● **Source records**
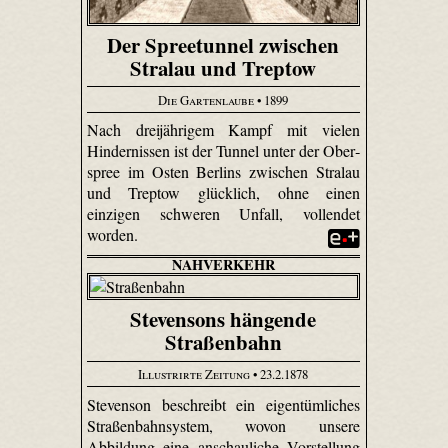
Der Spreetunnel zwischen
Stralau und Treptow
Die Gartenlaube
• 1899
Nach dreijährigem Kampf mit vielen
Hindernissen ist der Tunnel unter der Ober­
spree im Osten Berlins zwischen Stralau
und Treptow glücklich, ohne einen
einzigen schweren Unfall, vollendet
worden.
NAHVERKEHR
Stevensons hängende
Straßenbahn
Illustrirte Zeitung
• 23.2.1878
Stevenson beschreibt ein eigentümliches
Straßenbahnsystem, wovon unsere
Abbildung eine anschauliche Vorstellung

● **Problem details**
Count the lines in the items above that contain the word "zwischen", and give only that number.

● **Reply to the exercise**
2